I like the way all of this stuff works – I tried it out with two different TC Electronic cabinets: the RS 210 and the RS 212, as well as a 12-inch Genz Benz Shuttle cabin and my 410 Ampeg. I use the different set-ups with my passive P Bass, my Active Stingray and my 60 Jazz Bass re-issue to get as many different sounds as possible.

For starters (and probably most importantly), the RH750 is very loud. It is easily on par with the Genz Benz 900-watt amplifiers, and it seems louder than the Tonehammer. And it sounds really good, too. It has a great clean tone that really cuts through the mix if you need it to. I was able to twiddle with the EQ to get the tones I needed, and have no complaints with its range. This thing has great mids and a powerful bottom end if you use enough speaker.

The tuner is intuitive (heck, it is always ON), and the menu structure is not confusing if you take a minute to look at the manual. The memory presets are fabulous, and I like that they included the LEDs so you can see what the levels of each knob are. By the way, the LEDs are powerful enough that they show up well in more conditions that just dark stages.

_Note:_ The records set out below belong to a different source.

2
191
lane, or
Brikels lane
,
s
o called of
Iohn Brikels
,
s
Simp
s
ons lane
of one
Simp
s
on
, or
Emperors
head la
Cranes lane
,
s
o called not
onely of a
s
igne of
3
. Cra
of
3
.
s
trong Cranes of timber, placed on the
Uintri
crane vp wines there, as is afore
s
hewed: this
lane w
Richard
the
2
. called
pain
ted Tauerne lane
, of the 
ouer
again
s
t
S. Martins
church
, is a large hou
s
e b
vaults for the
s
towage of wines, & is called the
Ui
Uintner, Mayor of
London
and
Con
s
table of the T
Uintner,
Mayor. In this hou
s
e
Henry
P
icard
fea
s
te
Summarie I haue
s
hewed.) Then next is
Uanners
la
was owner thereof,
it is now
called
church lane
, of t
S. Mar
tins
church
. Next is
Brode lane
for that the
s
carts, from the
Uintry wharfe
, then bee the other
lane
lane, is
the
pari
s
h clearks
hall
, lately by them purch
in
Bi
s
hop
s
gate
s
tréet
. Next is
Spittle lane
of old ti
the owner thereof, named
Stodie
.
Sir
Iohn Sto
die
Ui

The Spectracomp does a nice job of calming things down when popping. The Tubetone does an ok job of replicating the tube sound, but it was not close enough o the real thing for me, so I would probably not use it in the long run. You can get some overdrive with it, though…

This unit works nicely as a headphone practice amp. I hooked up my iPod through the RCA jacks, and it sounded great through a pair of quality headphones. By the way, it was nice that they included a note on the back of the unit that says it is ok to use this head without a speaker load.

This head feels like a solid unit, and the handle works well. TC Electronic backs this made in Thailand unit with a 2-year warranty, should troubles arrive. That is a nice piece of mind.

I did notice a few quirks, though. I think that having only one speaker output is kind of a big drawback, and I don’t know why it is necessary to mute the speaker out when plugging into the RCA jacks.

But, all-in-all, the TC Electronic RH750 is a great amp, and their engineers did a good job of putting together a compact amplifier that will work well for bassists that need something durable and good for their gigs. It does not have enough power to fill huge halls, but in those cases you will probably be going though the PA anyway. The only real reason to stay away would be if you just have to have real tube sound. With a list price of $1604 and a street price of $999, this thing is a real contender.


1 comment:

  1. Nice review, thanks!
    Currently I own the BG500 which is already very loud, but bulky. I do like the TC tone and features, so I'm considering an upgrade and buying the Combo 750. I'm just not sure if the 2x10 gets the job done, but I prefer portability over a but more tone. (Not hauling 4x10's around anymore!). Then again, I can always hook up another speaker.